Telangana: Long road to get Nizam's jewels
Hyderabad: Chief Minister K. Chandrasekhar Rao's promise in the Assembly on Thursday to try and get the jewellery collection of the Nizams of Hyderabad back to the state may not be easy because the Centre had paid a substantial amount of money to acquire it. In 1995, the Centre paid approximately Rs 218 crore to the HEH Nizam’s Jewellery Trust for the 173-item collection. "As of now it is valued at $10 million dollars,’ said historian Dr Muhammad Safiullah.
It is said that the first Nizam acquired the core of the collection in the 1720s from the Mughals in Vijayanagar, Bidar and Golconda. “The Nizams also bought pieces from the (Russian) Czars’ collection,” Dr Safiullah said. “Almost all the articles have descended to successive rulers from the founder of the dynasty and his son and successor, and have constituted the secret personal property of my predecessors,” wrote the last Nizam, Mir Osman Ali Khan, to the Centre on June 4, 1949.
In the 1970s, after the death of Prince Azam Jah, the beneficiaries of the trust tried to sell the jewellery. The Centre, citing it as a national treasure, engaged in a prolonged battle to keep the collection inside the country and finally bought the collection for Rs 218 crore in 1995. Since then, the jewellery has been kept in a vault in the RBI. It has been displayed only twice, in 2001 and 2006.

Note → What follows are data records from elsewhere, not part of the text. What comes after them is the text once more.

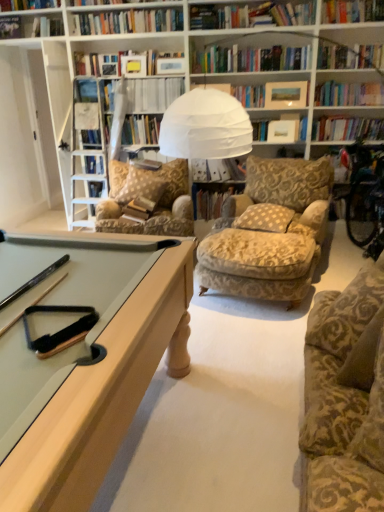
Question: Is hardcover book at center, positioned as the 1th book in bottom-to-top order, wider or thinner than gold-patterned fabric chair at center?

Choices:
 (A) wide
 (B) thin

Answer: (B)

Question: Considering the relative positions of hardcover book at center, which appears as the fourth book when viewed from the top, and gold-patterned fabric chair at center in the image provided, is hardcover book at center, which appears as the fourth book when viewed from the top, to the left or to the right of gold-patterned fabric chair at center?

Choices:
 (A) right
 (B) left

Answer: (A)

Question: Which object is positioned farthest from the gold-patterned fabric chair at center?

Choices:
 (A) patterned fabric pillow at center, arranged as the 2th pillow when viewed from the left
 (B) hardcover book at upper center, the first book when ordered from top to bottom
 (C) white paper at upper center, arranged as the third book when ordered from the bottom
 (D) hardcover book at center, positioned as the 1th book in bottom-to-top order
 (E) hardcover book at center, which appears as the third book when viewed from the top

Answer: (B)

Question: Which object is positioned closest to the patterned fabric pillow at center, positioned as the 1th pillow in left-to-right order?

Choices:
 (A) hardcover book at upper center, which is the 4th book from bottom to top
 (B) patterned fabric pillow at center, acting as the 1th pillow starting from the right
 (C) white paper at upper center, arranged as the second book when viewed from the top
 (D) gold-patterned fabric chair at center
 (E) hardcover book at center, which is the second book from bottom to top

Answer: (D)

When he was Chief Minister of undivided Andhra Pradesh, N Chandrababu Naidu made efforts to bring the jewellery to the city and put it on display, but it never materialised. In 2015, the TS government announced it would bring the jewellery back, but there has been no progress in this regard, and on Thursday Mr Chandrasekhar Rao reiterated his resolve to take the matter up with the Centre. Mr Khaja Aijazuddin, a lawyer, had sought information about the jewellery under the Right to Information. In its reply, the Union ministry of culture said it bought the jewellery and so “the jewellery belongs to the Centre. The authority to hand it over to the state government or display it at any exhibition rests with the Centre.”
The collection
- The collections includes the Jacob Diamond weighing 184.75 carats and reckoned to be the world’s third best in whiteness and seventh largest in size.
- It is believed to have been mined in Africa and bought in London by a Shimla-based Jewish trader, A.M. Jacob - after whom it is named. He sold it to the sixth Nizam, Mahbub Ali Khan, for Rs 23 lakh in the 19th century.
- Another coveted item is a set of 22 loose emeralds weighing 414.25 carats.
- The Nizam family had called the deal unfair as according to them the jewellery could have fetched Rs 1,500 crore in the international market in 1995.